Chaque fois que se présente une possibilité de changement créée par des mouvements populaires ou des soulèvements de masse, divers groupes sociaux tentent d’obtenir ce qui leur revient légitimement. Quoi qu’il en soit, les revendications des plus démuni.es doivent elles aussi être prises en compte. Même si des influences extérieures peuvent alimenter le mouvement des travailleur.es, il est indéniable qu’ils nourrissent un profond ressentiment. Nous devons en comprendre les raisons. Il découle de problèmes tels que les salaires impayés, les diverses formes d’abus, les licenciements massifs et le non-paiement des salaires à ceux et celles qui se sont engagés dans le syndicalisme. Ce ne sont là que quelques-uns des nombreux griefs qui contribuent à leur colère.

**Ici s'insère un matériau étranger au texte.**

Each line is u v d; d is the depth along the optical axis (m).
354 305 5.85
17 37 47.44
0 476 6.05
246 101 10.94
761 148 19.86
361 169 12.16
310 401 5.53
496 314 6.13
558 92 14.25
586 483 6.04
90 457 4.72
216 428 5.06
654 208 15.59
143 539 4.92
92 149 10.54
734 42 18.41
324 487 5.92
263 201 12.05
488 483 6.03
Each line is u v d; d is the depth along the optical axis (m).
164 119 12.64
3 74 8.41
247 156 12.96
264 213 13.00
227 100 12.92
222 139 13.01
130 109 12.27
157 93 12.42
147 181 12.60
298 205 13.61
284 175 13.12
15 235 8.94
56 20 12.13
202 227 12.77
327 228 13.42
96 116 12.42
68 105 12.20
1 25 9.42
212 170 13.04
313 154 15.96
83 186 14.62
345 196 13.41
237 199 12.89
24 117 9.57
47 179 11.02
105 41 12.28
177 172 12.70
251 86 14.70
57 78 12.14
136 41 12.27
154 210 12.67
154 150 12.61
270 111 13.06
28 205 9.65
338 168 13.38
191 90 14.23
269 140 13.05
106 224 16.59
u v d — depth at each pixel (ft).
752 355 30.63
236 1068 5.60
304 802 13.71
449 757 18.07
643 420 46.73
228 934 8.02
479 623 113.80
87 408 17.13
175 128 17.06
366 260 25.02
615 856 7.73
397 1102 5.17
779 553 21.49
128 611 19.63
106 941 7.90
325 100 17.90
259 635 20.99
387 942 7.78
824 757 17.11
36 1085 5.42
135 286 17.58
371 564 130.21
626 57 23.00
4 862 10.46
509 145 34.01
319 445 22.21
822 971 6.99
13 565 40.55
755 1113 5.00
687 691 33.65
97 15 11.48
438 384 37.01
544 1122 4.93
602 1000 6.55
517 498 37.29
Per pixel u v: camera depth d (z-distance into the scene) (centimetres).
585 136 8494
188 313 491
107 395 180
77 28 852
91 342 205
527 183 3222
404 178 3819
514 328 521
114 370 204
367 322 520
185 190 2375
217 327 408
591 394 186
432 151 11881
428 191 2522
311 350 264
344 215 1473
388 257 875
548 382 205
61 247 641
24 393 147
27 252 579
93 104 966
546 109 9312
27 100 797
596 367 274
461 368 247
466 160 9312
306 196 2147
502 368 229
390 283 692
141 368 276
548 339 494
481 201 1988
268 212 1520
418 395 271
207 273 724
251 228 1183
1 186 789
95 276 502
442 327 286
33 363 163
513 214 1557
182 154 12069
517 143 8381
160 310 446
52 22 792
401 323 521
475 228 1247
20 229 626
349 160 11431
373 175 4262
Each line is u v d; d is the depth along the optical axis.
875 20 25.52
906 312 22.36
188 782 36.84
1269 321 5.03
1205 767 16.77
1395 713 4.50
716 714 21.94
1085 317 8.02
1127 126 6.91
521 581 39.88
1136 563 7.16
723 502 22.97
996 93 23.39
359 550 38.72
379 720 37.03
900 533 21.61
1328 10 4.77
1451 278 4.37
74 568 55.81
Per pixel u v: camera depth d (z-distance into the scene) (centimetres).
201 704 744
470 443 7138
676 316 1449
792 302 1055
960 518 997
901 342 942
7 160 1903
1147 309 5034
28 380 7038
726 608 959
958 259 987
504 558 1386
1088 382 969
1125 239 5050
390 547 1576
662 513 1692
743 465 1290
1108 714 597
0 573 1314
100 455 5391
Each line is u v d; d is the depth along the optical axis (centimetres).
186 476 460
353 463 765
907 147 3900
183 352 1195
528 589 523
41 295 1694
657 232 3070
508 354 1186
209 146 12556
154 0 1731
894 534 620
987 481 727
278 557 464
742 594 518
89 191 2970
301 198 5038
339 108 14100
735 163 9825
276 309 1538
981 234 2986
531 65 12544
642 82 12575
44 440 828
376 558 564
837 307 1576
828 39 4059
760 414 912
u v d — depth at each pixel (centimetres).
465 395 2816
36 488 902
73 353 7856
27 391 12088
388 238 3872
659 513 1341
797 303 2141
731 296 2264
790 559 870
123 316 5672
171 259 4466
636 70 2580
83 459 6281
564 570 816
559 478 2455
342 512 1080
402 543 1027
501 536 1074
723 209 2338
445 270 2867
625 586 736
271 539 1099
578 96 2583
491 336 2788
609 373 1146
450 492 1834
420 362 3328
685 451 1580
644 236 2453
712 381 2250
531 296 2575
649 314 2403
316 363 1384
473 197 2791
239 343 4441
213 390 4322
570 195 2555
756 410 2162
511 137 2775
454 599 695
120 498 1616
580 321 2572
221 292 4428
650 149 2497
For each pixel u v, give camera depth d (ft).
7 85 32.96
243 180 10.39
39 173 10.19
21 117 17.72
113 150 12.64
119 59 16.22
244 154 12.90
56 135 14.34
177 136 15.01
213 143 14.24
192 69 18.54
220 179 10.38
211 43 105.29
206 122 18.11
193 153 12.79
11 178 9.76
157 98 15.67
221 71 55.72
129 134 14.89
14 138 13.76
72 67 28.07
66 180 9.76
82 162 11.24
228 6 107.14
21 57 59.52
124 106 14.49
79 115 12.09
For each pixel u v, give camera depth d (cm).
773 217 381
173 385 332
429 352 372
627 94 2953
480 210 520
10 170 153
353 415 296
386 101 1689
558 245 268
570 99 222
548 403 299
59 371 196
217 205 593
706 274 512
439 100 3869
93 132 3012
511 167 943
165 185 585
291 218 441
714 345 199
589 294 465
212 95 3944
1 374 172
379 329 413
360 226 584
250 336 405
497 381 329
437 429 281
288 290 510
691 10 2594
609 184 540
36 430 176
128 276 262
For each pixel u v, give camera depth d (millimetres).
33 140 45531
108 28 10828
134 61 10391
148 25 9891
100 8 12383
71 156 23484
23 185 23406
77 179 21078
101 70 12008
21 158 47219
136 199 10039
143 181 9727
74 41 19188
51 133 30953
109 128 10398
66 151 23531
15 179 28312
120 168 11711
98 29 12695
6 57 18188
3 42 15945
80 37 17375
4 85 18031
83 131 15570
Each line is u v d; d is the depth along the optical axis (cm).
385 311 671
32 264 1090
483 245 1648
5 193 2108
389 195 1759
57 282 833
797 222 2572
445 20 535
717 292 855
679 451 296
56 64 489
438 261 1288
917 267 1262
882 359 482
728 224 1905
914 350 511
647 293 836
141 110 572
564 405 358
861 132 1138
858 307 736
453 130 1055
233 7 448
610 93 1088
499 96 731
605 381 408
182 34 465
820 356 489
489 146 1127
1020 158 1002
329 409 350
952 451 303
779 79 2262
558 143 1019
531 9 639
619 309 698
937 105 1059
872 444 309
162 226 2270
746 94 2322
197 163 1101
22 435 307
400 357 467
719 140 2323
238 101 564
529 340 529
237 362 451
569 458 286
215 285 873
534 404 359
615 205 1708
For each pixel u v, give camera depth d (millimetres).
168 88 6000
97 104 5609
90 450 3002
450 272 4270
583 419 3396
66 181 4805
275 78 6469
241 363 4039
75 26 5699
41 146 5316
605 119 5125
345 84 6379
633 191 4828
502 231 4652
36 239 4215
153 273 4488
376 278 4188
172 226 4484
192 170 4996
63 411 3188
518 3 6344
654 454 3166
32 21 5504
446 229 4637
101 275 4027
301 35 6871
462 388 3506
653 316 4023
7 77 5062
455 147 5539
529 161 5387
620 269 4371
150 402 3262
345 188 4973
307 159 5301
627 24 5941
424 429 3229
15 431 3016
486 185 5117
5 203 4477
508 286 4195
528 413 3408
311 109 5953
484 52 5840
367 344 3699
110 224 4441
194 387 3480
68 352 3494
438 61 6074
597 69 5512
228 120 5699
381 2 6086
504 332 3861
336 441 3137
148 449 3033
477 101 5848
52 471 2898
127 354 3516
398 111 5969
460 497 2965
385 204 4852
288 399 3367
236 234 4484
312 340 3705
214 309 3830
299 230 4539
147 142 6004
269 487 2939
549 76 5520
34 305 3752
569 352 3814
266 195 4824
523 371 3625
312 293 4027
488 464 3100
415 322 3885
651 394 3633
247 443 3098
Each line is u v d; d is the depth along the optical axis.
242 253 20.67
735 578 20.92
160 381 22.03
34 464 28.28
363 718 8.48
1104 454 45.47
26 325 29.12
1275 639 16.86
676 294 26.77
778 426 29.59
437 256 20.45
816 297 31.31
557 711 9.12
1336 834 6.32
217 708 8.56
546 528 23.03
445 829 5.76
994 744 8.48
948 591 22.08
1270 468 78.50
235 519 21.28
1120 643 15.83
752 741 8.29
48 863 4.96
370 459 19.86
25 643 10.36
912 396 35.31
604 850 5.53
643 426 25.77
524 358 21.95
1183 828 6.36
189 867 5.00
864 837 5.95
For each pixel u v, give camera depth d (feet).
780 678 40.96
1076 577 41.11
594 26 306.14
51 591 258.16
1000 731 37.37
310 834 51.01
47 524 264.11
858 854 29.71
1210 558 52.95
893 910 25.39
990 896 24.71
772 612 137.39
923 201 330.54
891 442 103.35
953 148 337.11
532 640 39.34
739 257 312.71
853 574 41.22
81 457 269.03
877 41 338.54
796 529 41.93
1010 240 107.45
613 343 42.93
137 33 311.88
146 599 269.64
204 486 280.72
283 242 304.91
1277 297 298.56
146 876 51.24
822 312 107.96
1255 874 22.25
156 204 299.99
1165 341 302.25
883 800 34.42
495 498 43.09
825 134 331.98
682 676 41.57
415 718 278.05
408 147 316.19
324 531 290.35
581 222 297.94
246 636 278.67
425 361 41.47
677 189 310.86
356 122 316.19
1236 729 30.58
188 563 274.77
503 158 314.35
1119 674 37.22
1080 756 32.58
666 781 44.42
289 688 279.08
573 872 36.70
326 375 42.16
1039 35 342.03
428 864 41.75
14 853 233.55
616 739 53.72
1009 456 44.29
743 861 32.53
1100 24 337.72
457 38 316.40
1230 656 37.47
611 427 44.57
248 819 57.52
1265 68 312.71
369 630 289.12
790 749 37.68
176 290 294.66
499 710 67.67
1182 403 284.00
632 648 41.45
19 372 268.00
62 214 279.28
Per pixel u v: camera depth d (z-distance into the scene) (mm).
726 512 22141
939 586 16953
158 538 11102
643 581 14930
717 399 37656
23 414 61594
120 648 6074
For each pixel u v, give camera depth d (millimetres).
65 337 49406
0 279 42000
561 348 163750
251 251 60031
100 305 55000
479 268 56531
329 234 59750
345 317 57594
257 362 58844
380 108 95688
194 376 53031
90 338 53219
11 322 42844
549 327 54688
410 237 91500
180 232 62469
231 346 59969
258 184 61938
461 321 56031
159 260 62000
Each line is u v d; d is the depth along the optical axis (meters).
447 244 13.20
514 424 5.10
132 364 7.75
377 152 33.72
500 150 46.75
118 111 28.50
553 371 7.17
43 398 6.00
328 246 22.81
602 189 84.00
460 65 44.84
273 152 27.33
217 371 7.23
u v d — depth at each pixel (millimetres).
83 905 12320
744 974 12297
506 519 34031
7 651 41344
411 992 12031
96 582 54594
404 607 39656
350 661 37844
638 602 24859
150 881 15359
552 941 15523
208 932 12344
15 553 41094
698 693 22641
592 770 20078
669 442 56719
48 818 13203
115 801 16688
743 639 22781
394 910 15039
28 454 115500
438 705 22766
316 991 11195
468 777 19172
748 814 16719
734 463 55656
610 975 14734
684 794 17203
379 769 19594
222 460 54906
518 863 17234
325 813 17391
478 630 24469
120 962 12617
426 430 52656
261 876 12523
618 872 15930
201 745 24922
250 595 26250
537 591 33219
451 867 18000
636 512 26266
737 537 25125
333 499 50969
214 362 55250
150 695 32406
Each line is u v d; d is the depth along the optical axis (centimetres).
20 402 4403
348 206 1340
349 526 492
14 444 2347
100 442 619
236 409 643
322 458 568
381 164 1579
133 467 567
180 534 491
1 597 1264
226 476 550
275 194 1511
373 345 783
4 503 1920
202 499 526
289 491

La société est confrontée à diverses discriminations et questions liées au genre, et le gouvernement ne montre aucun signe indiquant son intention de s’y attaquer. L’éducation publique et le système de santé posent également de graves problèmes. Les mégaprojets, qui pèsent sur notre économie et présentent des risques importants pour notre environnement, ne font pas l’objet d’une attention suffisante. Bien que ce gouvernement ne puisse pas tout résoudre, sa perspective doit être claire. Par exemple, des projets comme Rampal et Rooppur présentent des risques importants pour le Bangladesh si nous ne trouvons pas de porte de sortie. Je ne dis pas que le gouvernement peut les annuler immédiatement, mais il devrait au moins préparer le terrain pour le faire. Les déclarations du gouvernement semblent indiquer qu’il a l’intention de maintenir tous les accords existants. Mais si c’est le cas, qu’est-ce qui va changer ? Le gouvernement précédent a signé de nombreux accords néfastes qui allaient à l’encontre des intérêts nationaux, publics et environnementaux. Si ces accords sont maintenus, la situation politique ne changera pas non plus. Ce sont des préoccupations majeures pour nous. Nous n’avons pas vu de différence significative dans la façon dont le gouvernement aborde ces questions.